Mastercard wickelt täglich Millionen an Transaktionen ab. Wie versuchen Sie, Cyberangriffe frühzeitig zu erkennen und abzuwehren?
Ein Beispiel ist unsere Tochterfirma Recorded Future, ein führender Anbieter im Bereich Threat Intelligence. Das Unternehmen durchsucht sowohl das Clear Web als auch das Dark Web nach gestohlenen Daten oder verdächtigen Aktivitäten – etwa ungewöhnlichen Zugriffen auf Domains oder Leaks von E-Mail-Adressen. So können mögliche Angriffe früh erkannt werden, bevor sie stattfinden. Recorded Future ist mittlerweile so weit, dass es auch bestimmte Hackergruppen aktiv überwacht und identifizieren kann. Diese Erkenntnisse stellen wir unseren Partnern zur Verfügung.
Wird der Zahlungsverkehr durch KI tatsächlich sicherer oder werden Betrüger einfach schlauer?

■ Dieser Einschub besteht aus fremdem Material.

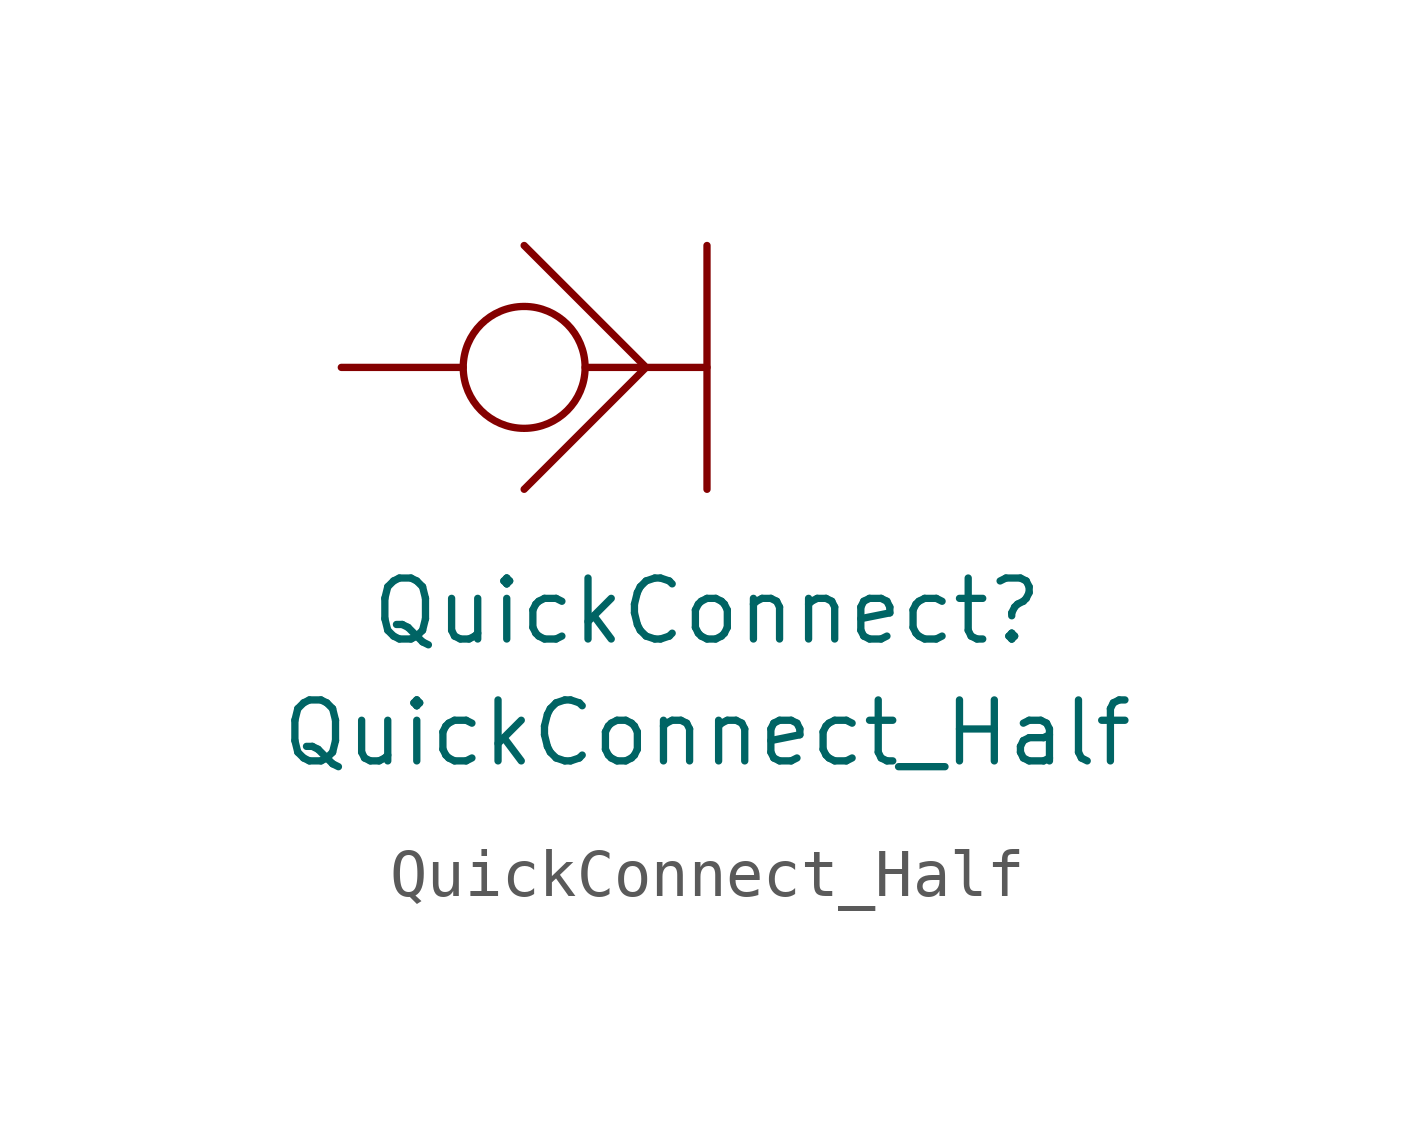
<source format=kicad_sym>
(kicad_symbol_lib
  (version 20211014)
  (generator kicad_symbol_editor)
  (symbol "QuickConnect_Half"
    (pin_numbers hide)
    (pin_names
      (offset 1.016))
    (property "Reference" "QuickConnect"
      (at 0 -5.08 0)
      (effects (font (size 1.27 1.27))))
    (property "Value" "QuickConnect_Half"
      (at 0 -7.62 0)
      (effects (font (size 1.27 1.27))))
    (symbol "QuickConnect_Half_0_0"
      (circle (center -3.81 0) (radius 1.27) (stroke (width 0) (type default) (color 0 0 0 0)) (fill (type none)))
      (polyline (pts (xy -1.27 0) (xy -3.81 -2.54)) (stroke (width 0) (type default) (color 0 0 0 0)) (fill (type none)))
      (polyline (pts (xy -1.27 0) (xy -2.54 0)) (stroke (width 0) (type default) (color 0 0 0 0)) (fill (type none)))
      (polyline (pts (xy 0 2.54) (xy 0 -2.54)) (stroke (width 0) (type default) (color 0 0 0 0)) (fill (type none)))
      (polyline (pts (xy 0 0) (xy -1.27 0) (xy -3.81 2.54)) (stroke (width 0) (type default) (color 0 0 0 0)) (fill (type none))))
    (symbol "QuickConnect_Half_1_1"
      (pin bidirectional line (at -7.62 0 0) (length 2.54) (name "~" (effects (font (size 1.27 1.27)))) (number "~" (effects (font (size 1.27 1.27))))))))
</source>
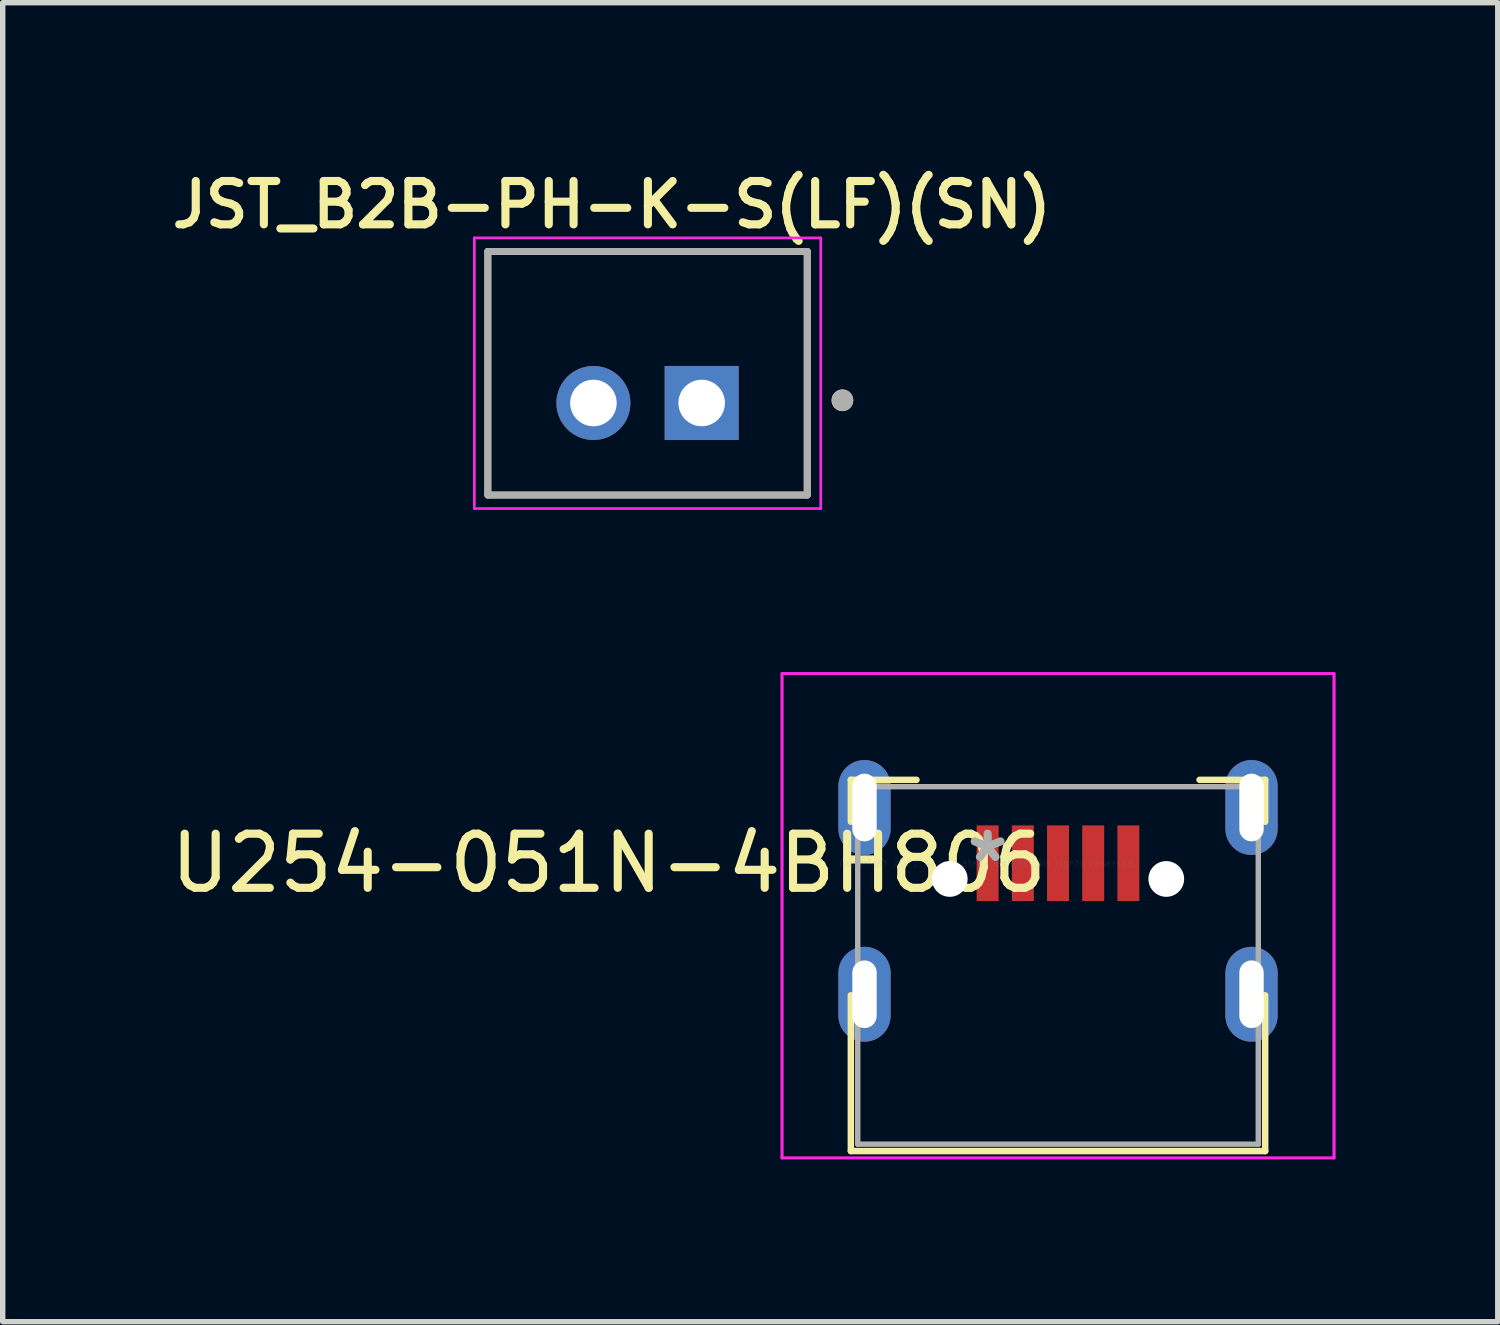
<source format=kicad_pcb>
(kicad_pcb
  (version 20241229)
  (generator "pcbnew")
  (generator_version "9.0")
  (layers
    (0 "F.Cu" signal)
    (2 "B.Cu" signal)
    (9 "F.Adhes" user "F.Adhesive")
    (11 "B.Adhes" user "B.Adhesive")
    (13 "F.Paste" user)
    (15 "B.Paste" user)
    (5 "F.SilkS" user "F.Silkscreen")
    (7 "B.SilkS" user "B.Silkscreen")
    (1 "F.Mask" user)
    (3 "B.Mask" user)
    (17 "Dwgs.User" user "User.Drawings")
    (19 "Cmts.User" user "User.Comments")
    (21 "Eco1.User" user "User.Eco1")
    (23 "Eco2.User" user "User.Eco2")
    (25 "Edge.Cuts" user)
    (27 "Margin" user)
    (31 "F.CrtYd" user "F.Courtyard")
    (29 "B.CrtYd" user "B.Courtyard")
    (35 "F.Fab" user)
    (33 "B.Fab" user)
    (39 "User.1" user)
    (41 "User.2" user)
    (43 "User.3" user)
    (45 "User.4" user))
  (footprint "U254-051N-4BH806"
    (layer "F.Cu")
    (at 16.496 12.897)
    (property "Reference" "U254-051N-4BH806" (at -8.3 0 0) (layer "F.SilkS") (effects (font (size 1 1) (thickness 0.15))))
    (attr through_hole)
    (fp_line (start -3.827 -1.54) (end -3.827 -0.766) (stroke (width 0.12) (type solid)) (layer "F.SilkS"))
    (fp_line (start -3.827 2.44) (end -3.827 5.318) (stroke (width 0.12) (type solid)) (layer "F.SilkS"))
    (fp_line (start -3.827 5.318) (end 3.827 5.318) (stroke (width 0.12) (type solid)) (layer "F.SilkS"))
    (fp_line (start -2.615 -1.54) (end -3.827 -1.54) (stroke (width 0.12) (type solid)) (layer "F.SilkS"))
    (fp_line (start 3.827 -1.54) (end 2.615 -1.54) (stroke (width 0.12) (type solid)) (layer "F.SilkS"))
    (fp_line (start 3.827 -0.766) (end 3.827 -1.54) (stroke (width 0.12) (type solid)) (layer "F.SilkS"))
    (fp_line (start 3.827 5.318) (end 3.827 2.44) (stroke (width 0.12) (type solid)) (layer "F.SilkS"))
    (fp_line (start -5.099 -3.502) (end -5.099 5.445) (stroke (width 0.05) (type solid)) (layer "F.CrtYd"))
    (fp_line (start -5.099 -3.502) (end -5.099 5.445) (stroke (width 0.05) (type solid)) (layer "F.CrtYd"))
    (fp_line (start -5.099 5.445) (end 5.099 5.445) (stroke (width 0.05) (type solid)) (layer "F.CrtYd"))
    (fp_line (start -5.099 5.445) (end 5.099 5.445) (stroke (width 0.05) (type solid)) (layer "F.CrtYd"))
    (fp_line (start 5.099 -3.502) (end -5.099 -3.502) (stroke (width 0.05) (type solid)) (layer "F.CrtYd"))
    (fp_line (start 5.099 -3.502) (end -5.099 -3.502) (stroke (width 0.05) (type solid)) (layer "F.CrtYd"))
    (fp_line (start 5.099 5.445) (end 5.099 -3.502) (stroke (width 0.05) (type solid)) (layer "F.CrtYd"))
    (fp_line (start 5.099 5.445) (end 5.099 -3.502) (stroke (width 0.05) (type solid)) (layer "F.CrtYd"))
    (fp_line (start -3.7 -1.413) (end -3.7 5.191) (stroke (width 0.1) (type solid)) (layer "F.Fab"))
    (fp_line (start -3.7 5.191) (end 3.7 5.191) (stroke (width 0.1) (type solid)) (layer "F.Fab"))
    (fp_line (start 3.7 -1.413) (end -3.7 -1.413) (stroke (width 0.1) (type solid)) (layer "F.Fab"))
    (fp_line (start 3.7 5.191) (end 3.7 -1.413) (stroke (width 0.1) (type solid)) (layer "F.Fab"))
    (fp_text user "Copyright 2021 Accelerated Designs. All rights reserved." (at -1.3 0 0) (layer "Cmts.User") (effects (font (size 0.127 0.127) (thickness 0.002))))
    (fp_text user "*" (at -1.3 0 0) (layer "F.Fab") (effects (font (size 1 1) (thickness 0.15))))
    (pad "" np_thru_hole circle (at -2 0.291) (size 0.66 0.66) (drill 0.66) (layers "*.Cu" "*.Mask"))
    (pad "" np_thru_hole circle (at 2 0.291) (size 0.66 0.66) (drill 0.66) (layers "*.Cu" "*.Mask"))
    (pad "1" smd rect (at -1.3 0) (size 0.406 1.397) (layers "F.Cu" "F.Mask" "F.Paste"))
    (pad "2" smd rect (at -0.65 0) (size 0.406 1.397) (layers "F.Cu" "F.Mask" "F.Paste"))
    (pad "3" smd rect (at -0.000028 0) (size 0.406 1.397) (layers "F.Cu" "F.Mask" "F.Paste"))
    (pad "4" smd rect (at 0.65 0) (size 0.406 1.397) (layers "F.Cu" "F.Mask" "F.Paste"))
    (pad "5" smd rect (at 1.3 0) (size 0.406 1.397) (layers "F.Cu" "F.Mask" "F.Paste"))
    (pad "6" thru_hole oval (at -3.575 -1.029 90) (size 1.753 0.965) (drill oval 1.25 0.45) (layers "*.Cu" "*.Mask"))
    (pad "7" thru_hole oval (at -3.575 2.421 90) (size 1.753 0.965) (drill oval 1.25 0.45) (layers "*.Cu" "*.Mask"))
    (pad "8" thru_hole oval (at 3.575 -1.029 90) (size 1.753 0.965) (drill oval 1.25 0.45) (layers "*.Cu" "*.Mask"))
    (pad "9" thru_hole oval (at 3.575 2.421 90) (size 1.753 0.965) (drill oval 1.25 0.45) (layers "*.Cu" "*.Mask")))
  (footprint "JST_B2B-PH-K-S(LF)(SN)"
    (layer "F.Cu")
    (at 8.913 3.845)
    (property "Reference" "JST_B2B-PH-K-S(LF)(SN)" (at -0.661 -3.113 0) (layer "F.SilkS") (effects (font (size 0.801 0.801) (thickness 0.15))))
    (attr through_hole)
    (fp_line (start -2.95 -2.25) (end 2.95 -2.25) (stroke (width 0.127) (type solid)) (layer "F.SilkS"))
    (fp_line (start -2.95 2.25) (end -2.95 -2.25) (stroke (width 0.127) (type solid)) (layer "F.SilkS"))
    (fp_line (start 2.95 -2.25) (end 2.95 2.25) (stroke (width 0.127) (type solid)) (layer "F.SilkS"))
    (fp_line (start 2.95 2.25) (end -2.95 2.25) (stroke (width 0.127) (type solid)) (layer "F.SilkS"))
    (fp_circle (center 3.6 0.5) (end 3.7 0.5) (stroke (width 0.2) (type solid)) (fill no) (layer "F.SilkS"))
    (fp_line (start -3.2 -2.5) (end 3.2 -2.5) (stroke (width 0.05) (type solid)) (layer "F.CrtYd"))
    (fp_line (start -3.2 2.5) (end -3.2 -2.5) (stroke (width 0.05) (type solid)) (layer "F.CrtYd"))
    (fp_line (start 3.2 -2.5) (end 3.2 2.5) (stroke (width 0.05) (type solid)) (layer "F.CrtYd"))
    (fp_line (start 3.2 2.5) (end -3.2 2.5) (stroke (width 0.05) (type solid)) (layer "F.CrtYd"))
    (fp_line (start -2.95 -2.25) (end 2.95 -2.25) (stroke (width 0.127) (type solid)) (layer "F.Fab"))
    (fp_line (start -2.95 2.25) (end -2.95 -2.25) (stroke (width 0.127) (type solid)) (layer "F.Fab"))
    (fp_line (start 2.95 -2.25) (end 2.95 2.25) (stroke (width 0.127) (type solid)) (layer "F.Fab"))
    (fp_line (start 2.95 2.25) (end -2.95 2.25) (stroke (width 0.127) (type solid)) (layer "F.Fab"))
    (fp_circle (center 3.6 0.5) (end 3.7 0.5) (stroke (width 0.2) (type solid)) (fill no) (layer "F.Fab"))
    (pad "1" thru_hole rect (at 1 0.55) (size 1.368 1.368) (drill 0.86) (layers "*.Cu" "*.Mask"))
    (pad "2" thru_hole circle (at -1 0.55) (size 1.368 1.368) (drill 0.86) (layers "*.Cu" "*.Mask")))
  (gr_rect
    (start -3 -3)
    (end 24.62 21.367)
    (stroke (width 0.1) (type default))
    (fill no)
    (layer "Edge.Cuts")))
</source>
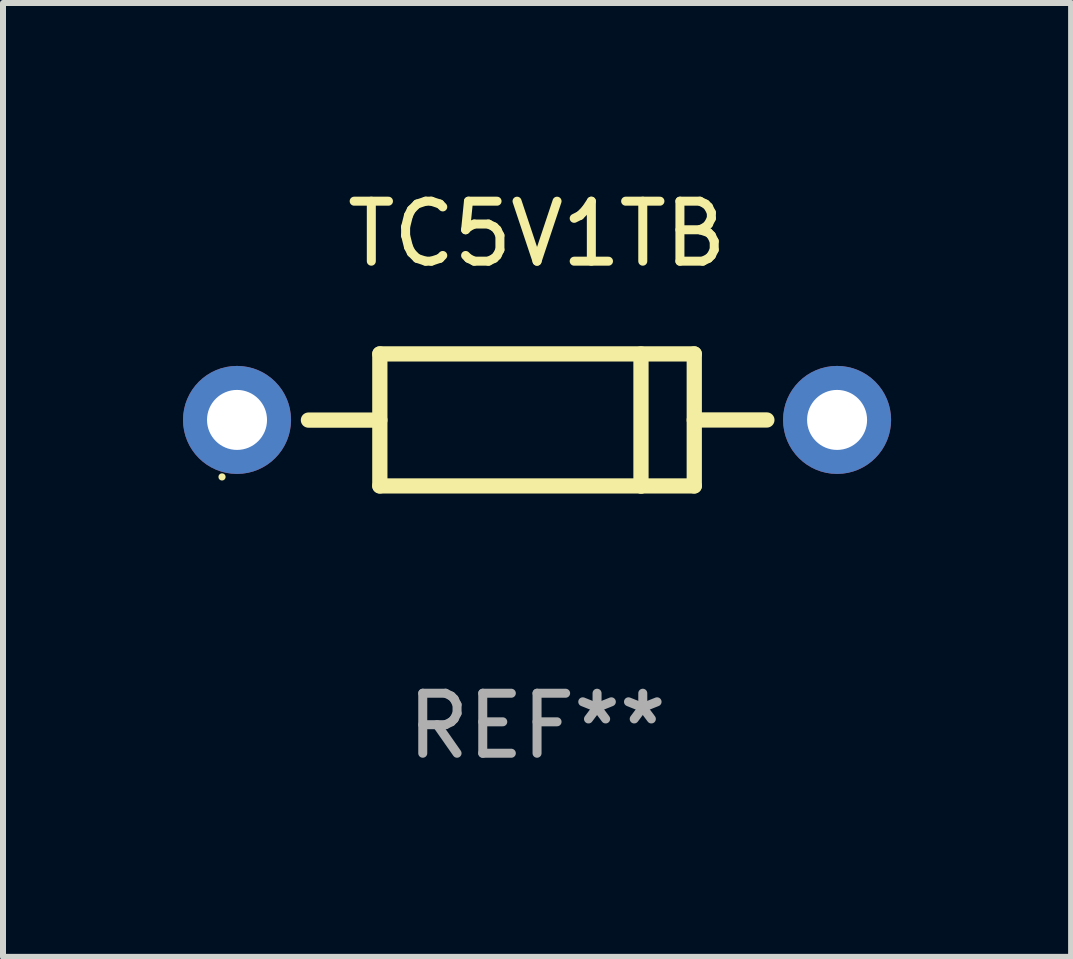
<source format=kicad_pcb>
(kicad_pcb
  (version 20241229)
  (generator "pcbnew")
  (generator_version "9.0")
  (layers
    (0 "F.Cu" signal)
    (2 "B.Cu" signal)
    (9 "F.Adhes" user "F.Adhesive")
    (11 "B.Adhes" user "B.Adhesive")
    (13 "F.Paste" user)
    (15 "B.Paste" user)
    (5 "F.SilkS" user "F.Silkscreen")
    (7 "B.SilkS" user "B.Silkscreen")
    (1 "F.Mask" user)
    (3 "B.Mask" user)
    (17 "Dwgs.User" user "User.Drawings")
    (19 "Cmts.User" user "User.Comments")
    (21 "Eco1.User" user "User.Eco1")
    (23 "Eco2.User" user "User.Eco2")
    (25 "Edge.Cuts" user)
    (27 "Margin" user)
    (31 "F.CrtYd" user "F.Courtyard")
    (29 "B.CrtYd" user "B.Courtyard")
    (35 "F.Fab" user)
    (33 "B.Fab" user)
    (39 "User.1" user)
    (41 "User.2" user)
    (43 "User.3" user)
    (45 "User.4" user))
  (footprint "TC5V1TB"
    (layer "F.Cu")
    (at 5.9 3.948)
    (property "Reference" "TC5V1TB" (at 0 -3.1 0) (layer "F.SilkS") (effects (font (size 1 1) (thickness 0.15))))
    (attr through_hole)
    (fp_line (start -2.62 -1.1) (end -2.62 1.1) (stroke (width 0.254) (type solid)) (layer "F.SilkS"))
    (fp_line (start -2.62 -1.1) (end 2.62 -1.1) (stroke (width 0.254) (type solid)) (layer "F.SilkS"))
    (fp_line (start -2.62 0.003) (end -3.81 0.003) (stroke (width 0.254) (type solid)) (layer "F.SilkS"))
    (fp_line (start -2.62 1.1) (end 2.62 1.1) (stroke (width 0.254) (type solid)) (layer "F.SilkS"))
    (fp_line (start 1.732 -1.1) (end 1.732 1.1) (stroke (width 0.254) (type solid)) (layer "F.SilkS"))
    (fp_line (start 1.732 1.1) (end 1.741 1.1) (stroke (width 0.254) (type solid)) (layer "F.SilkS"))
    (fp_line (start 2.62 -1.1) (end 2.62 1.1) (stroke (width 0.254) (type solid)) (layer "F.SilkS"))
    (fp_line (start 2.62 0.001) (end 3.83 0.001) (stroke (width 0.254) (type solid)) (layer "F.SilkS"))
    (fp_circle (center -5.25 0.95) (end -5.22 0.95) (stroke (width 0.06) (type solid)) (fill no) (layer "F.SilkS"))
    (fp_text user "REF**" (at 0 5.1 0) (layer "F.Fab") (effects (font (size 1 1) (thickness 0.15))))
    (pad "1" thru_hole circle (at -5 0) (size 1.8 1.8) (drill 1) (layers "*.Cu" "*.Mask"))
    (pad "2" thru_hole circle (at 5 0) (size 1.8 1.8) (drill 1) (layers "*.Cu" "*.Mask")))
  (gr_rect
    (start -3 -3)
    (end 14.8 12.896)
    (stroke (width 0.1) (type default))
    (fill no)
    (layer "Edge.Cuts")))
</source>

Es ist ein ständiges Wettrennen. Aber wenn man die letzten Jahrzehnte betrachtet, hat sich die Sicherheit enorm verbessert: vom Magnetstreifen über Chipkarten bis zur Tokenisierung im E-Commerce. Heute erkennen wir über 99,99 Prozent aller legitimen Transaktionen korrekt. Dank KI konnten wir die Fehlalarme – also legitime Zahlungen, die fälschlich blockiert wurden – um mehr als 30 Prozent reduzieren. Null Prozent Betrug wird es nie geben, aber wir bauen unseren Vorsprung im Wettrennen weiter aus.
Zur Person
Seit Juni 2022 ist Michael Brönner Country Manager von Mastercard Austria. Zuvor leitete er das Business Development im Bereich Data & Services in Österreich und weiteren europäischen Märkten. Vor Mastercard arbeitete Brönner bei McKinsey & Company mit Schwerpunkt auf Strategie, Vertrieb und Digitalisierung im Finanzsektor. Danach verantwortete er bei AXA Deutschland als Head of Corporate Development sowie Head of Investments and Strategic Partnerships zentrale Strategie- und Innovationsthemen.